Lots of chat about Test Driven Development and a brief flurry of tweets with @rarepleasures left my bicker button feeling unfulfilled so this is just another rant that wouldn’t fit into 140…

Why I don’t really like test driven development

  1. Because the minute you add a label to an approach, within a week it becomes a “process”, within a month someone will organise a conference and within six months its just more dogma and doctrine. But that aside…
  2. There’s a chain. At one end are the people somewhat pompously referred to as “the business”. At the other end an assortment of developers and designers patronisingly referred to as “geeks” and “creatives”. The people at “the business” end want to solve a problem; the people at the building stuff end generally help to solve problems. The more links in the chain, the more noise gets introduced until you end up with requirements and “user stories” as chinese whispers. Professionalising a class of people into business analysts and product managers doesn’t stop chinese whispers being chinese whispers.
  3. As Dan North says in his What’s in a story post:

    Usually, the business outcomes are too coarse-grained to be used to directly write software (where do you start coding when the outcome is “save 5% of my operating costs”?) so we need to define requirements at some intermediate level in order to get work done.

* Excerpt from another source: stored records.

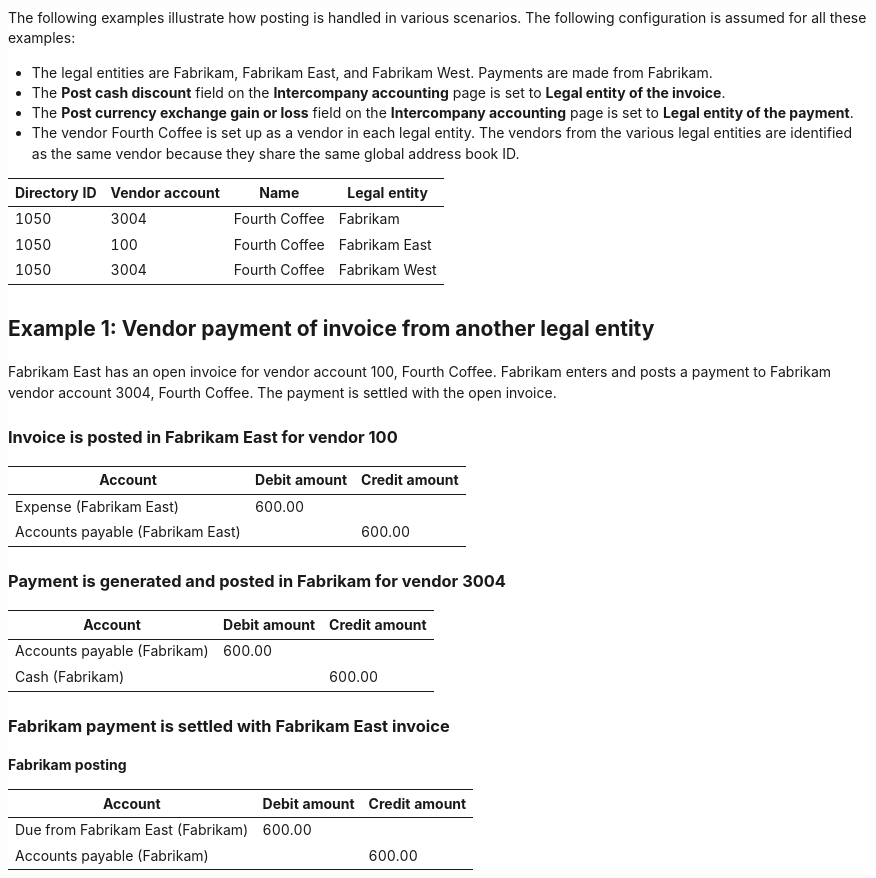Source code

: The following examples illustrate how posting is handled in various scenarios. The following configuration is assumed for all these examples:

-   The legal entities are Fabrikam, Fabrikam East, and Fabrikam West. Payments are made from Fabrikam.
-   The **Post cash discount** field on the **Intercompany accounting** page is set to **Legal entity of the invoice**.
-   The **Post currency exchange gain or loss** field on the **Intercompany accounting** page is set to **Legal entity of the payment**.
-   The vendor Fourth Coffee is set up as a vendor in each legal entity. The vendors from the various legal entities are identified as the same vendor because they share the same global address book ID.

| Directory ID | Vendor account | Name          | Legal entity  |
|--------------|----------------|---------------|---------------|
| 1050         | 3004           | Fourth Coffee | Fabrikam      |
| 1050         | 100            | Fourth Coffee | Fabrikam East |
| 1050         | 3004           | Fourth Coffee | Fabrikam West |

## Example 1: Vendor payment of invoice from another legal entity
Fabrikam East has an open invoice for vendor account 100, Fourth Coffee. Fabrikam enters and posts a payment to Fabrikam vendor account 3004, Fourth Coffee. The payment is settled with the open invoice.

### Invoice is posted in Fabrikam East for vendor 100

| Account                          | Debit amount | Credit amount |
|----------------------------------|--------------|---------------|
| Expense (Fabrikam East)          | 600.00       |               |
| Accounts payable (Fabrikam East) |              | 600.00        |

### Payment is generated and posted in Fabrikam for vendor 3004

| Account                     | Debit amount | Credit amount |
|-----------------------------|--------------|---------------|
| Accounts payable (Fabrikam) | 600.00       |               |
| Cash (Fabrikam)             |              | 600.00        |

### Fabrikam payment is settled with Fabrikam East invoice

**Fabrikam posting**

| Account                           | Debit amount | Credit amount |
|-----------------------------------|--------------|---------------|
| Due from Fabrikam East (Fabrikam) | 600.00       |               |
| Accounts payable (Fabrikam)       |              | 600.00        |
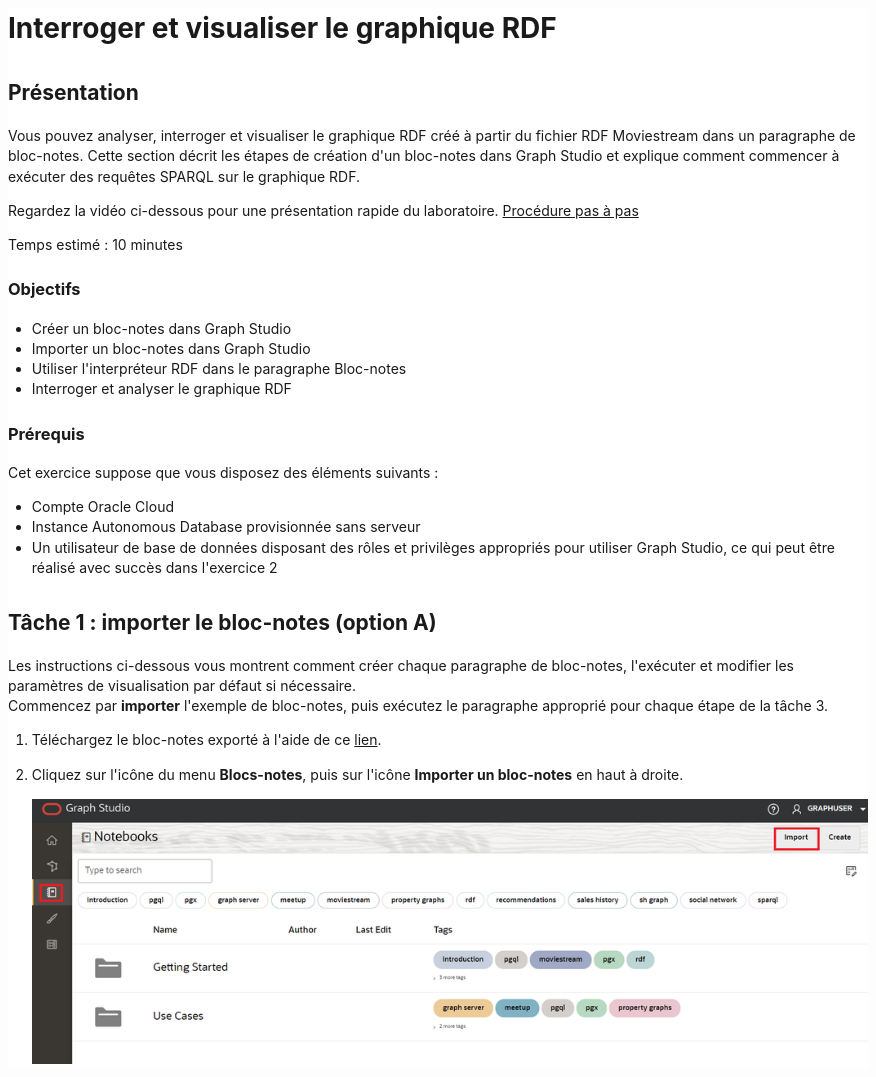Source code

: # Interroger et visualiser le graphique RDF

## Présentation

Vous pouvez analyser, interroger et visualiser le graphique RDF créé à partir du fichier RDF Moviestream dans un paragraphe de bloc-notes. Cette section décrit les étapes de création d'un bloc-notes dans Graph Studio et explique comment commencer à exécuter des requêtes SPARQL sur le graphique RDF.

Regardez la vidéo ci-dessous pour une présentation rapide du laboratoire. [Procédure pas à pas](videohub:1_c1am3hb1)

Temps estimé : 10 minutes

### Objectifs

*   Créer un bloc-notes dans Graph Studio
*   Importer un bloc-notes dans Graph Studio
*   Utiliser l'interpréteur RDF dans le paragraphe Bloc-notes
*   Interroger et analyser le graphique RDF

### Prérequis

Cet exercice suppose que vous disposez des éléments suivants :

*   Compte Oracle Cloud
*   Instance Autonomous Database provisionnée sans serveur
*   Un utilisateur de base de données disposant des rôles et privilèges appropriés pour utiliser Graph Studio, ce qui peut être réalisé avec succès dans l'exercice 2

## Tâche 1 : importer le bloc-notes (option A)

Les instructions ci-dessous vous montrent comment créer chaque paragraphe de bloc-notes, l'exécuter et modifier les paramètres de visualisation par défaut si nécessaire.  
Commencez par **importer** l'exemple de bloc-notes, puis exécutez le paragraphe approprié pour chaque étape de la tâche 3.

1.  Téléchargez le bloc-notes exporté à l'aide de ce [lien](https://objectstorage.us-ashburn-1.oraclecloud.com/p/uaOb7jHZFcCWy4Y-OPjS3MYydBdIWL8OY2qAq5OUDmUUOZ8L-h8fggF_mjP4H0_e/n/c4u04/b/livelabsfiles/o/data-management-library-files/INTRO_SPARQL.dsnb).
    
2.  Cliquez sur l'icône du menu **Blocs-notes**, puis sur l'icône **Importer un bloc-notes** en haut à droite.
    
    ![Bouton Importer pour importer le bloc-notes](images/import-notebook.png " ")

    The point being that by the time any of this stuff hits the designer / developer it’s usually passed through the hands of several intermedaries and been reduced to some requirements / user stories. But requirements don’t matter. They’re just an abstraction to make it easier to start writing code. What matters are the “business” objectives. Or, without wanting to sound too New Labour, the “outcomes”.

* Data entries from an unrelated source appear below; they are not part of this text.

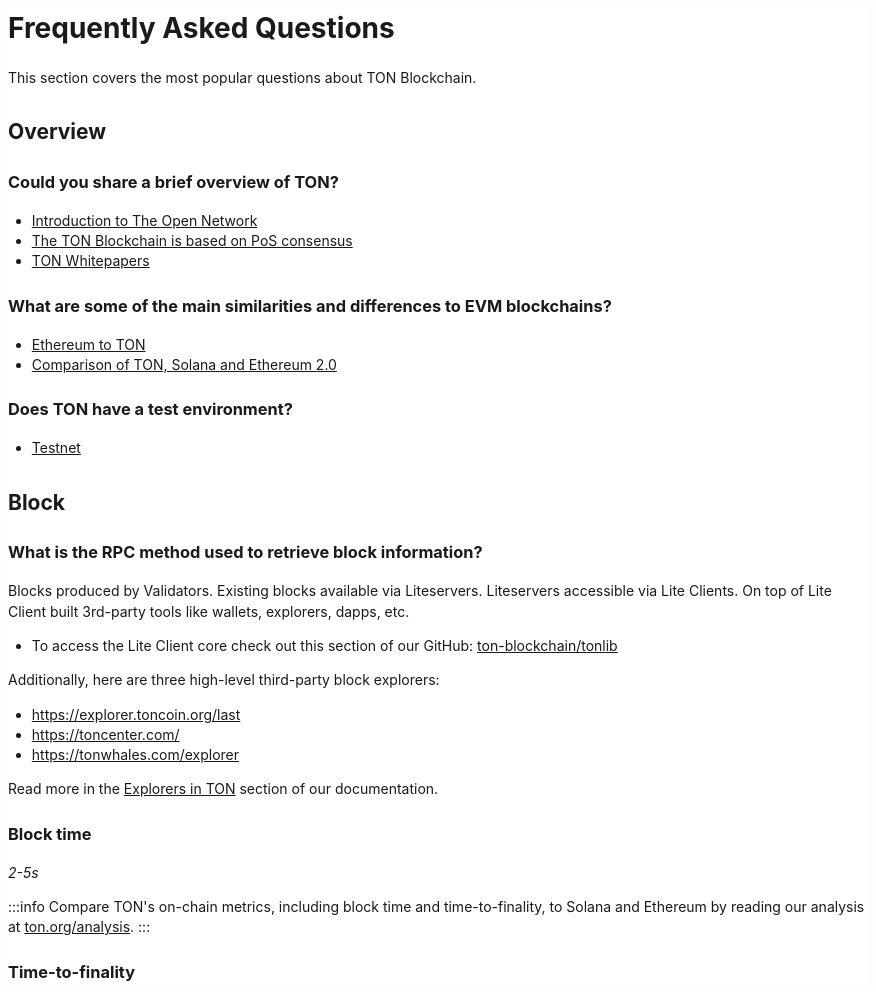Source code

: # Frequently Asked Questions

This section covers the most popular questions about TON Blockchain.

## Overview

### Could you share a brief overview of TON?

- [Introduction to The Open Network](/learn/introduction)
- [The TON Blockchain is based on PoS consensus](https://blog.ton.org/the-ton-blockchain-is-based-on-pos-consensus)
- [TON Whitepapers](/learn/docs)

### What are some of the main similarities and differences to EVM blockchains?

- [Ethereum to TON](/learn/introduction#ethereum-to-ton)
- [Comparison of TON, Solana and Ethereum 2.0](https://ton.org/comparison_of_blockchains.pdf)


### Does TON have a test environment?

- [Testnet](/develop/smart-contracts/environment/testnet)

## Block

### What is the RPC method used to retrieve block information?

Blocks produced by Validators. Existing blocks available via Liteservers. Liteservers accessible via Lite Сlients. On top of Lite Сlient built 3rd-party tools like wallets, explorers, dapps, etc.

- To access the Lite Client core check out this section of our GitHub:  [ton-blockchain/tonlib](https://github.com/ton-blockchain/ton/tree/master/tonlib)


Additionally, here are three high-level third-party block explorers:
- https://explorer.toncoin.org/last
- https://toncenter.com/
- https://tonwhales.com/explorer

Read more in the [Explorers in TON](/participate/explorers) section of our documentation.

### Block time

_2-5s_

:::info
Compare TON's on-chain metrics, including block time and time-to-finality, to Solana and Ethereum by reading our analysis at [ton.org/analysis](https://ton.org/analysis).
:::

### Time-to-finality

    The usual pattern is to explain the what to the developer / designer and leave the how to them. Which might be fine. But explaining the why is probably more important. Who knows, they might even have an opinion on the what. Stranger things have happened.

    Anyway, the more you separate developers and designers from the “why” the more we head back to the bad old days of waterfall, with the people doing the work sat at the end of the process being drip-fed user stories and expected to lay golden feature eggs.

  4. Requirements are fine as a starting point for code and using those requirements to generate tests for that code makes sense but you’re only testing the code against the requirements. You’re not testing the service / product / let’s-just-call-it-a-website against business objectives and outcomes.
  5. Businesses have all kinds of ways of measuring performance. That’s what the final slide of the boss people’s presentation on “KPIs” is all about. And anything that can be measured can be tested. The main problem is they usually get measured six months after the fact.

    The objective might be to get more registered users; the requirement might be a simplified registration process and / or the ability to authenticate with 3rd party accounts. The objective might be less abandoned shopping carts; the requirement simplified checkout and / or one click purchase. You can measure any of these objectives / outcomes so you can test them. But software tests only test software against requirements and…

  6. code does not live in isolation. Until real code meets real data and real content and real copywriting and real design and real users with real needs (and probably a real marketing campaign) you can’t measure the changes you make against real objectives.
  7. It’s fine to have those screens in development corner that show regression tests passing and failing with green and red lights. But it would be good to see other screens showing real registration rate data, real close account rate data, real buy / play / consume button data, real abandoned shopping cart data, real inbound traffic from search engines or social media or whatever data.
  8. If you’re measuring the impact of your work against real usage you can make tiny, tiny changes very, very quickly; isolate those changes from other changes in the system and see how they work for real people. Test code against requirements by all means but don’t assume your tests tell you anything meaningful.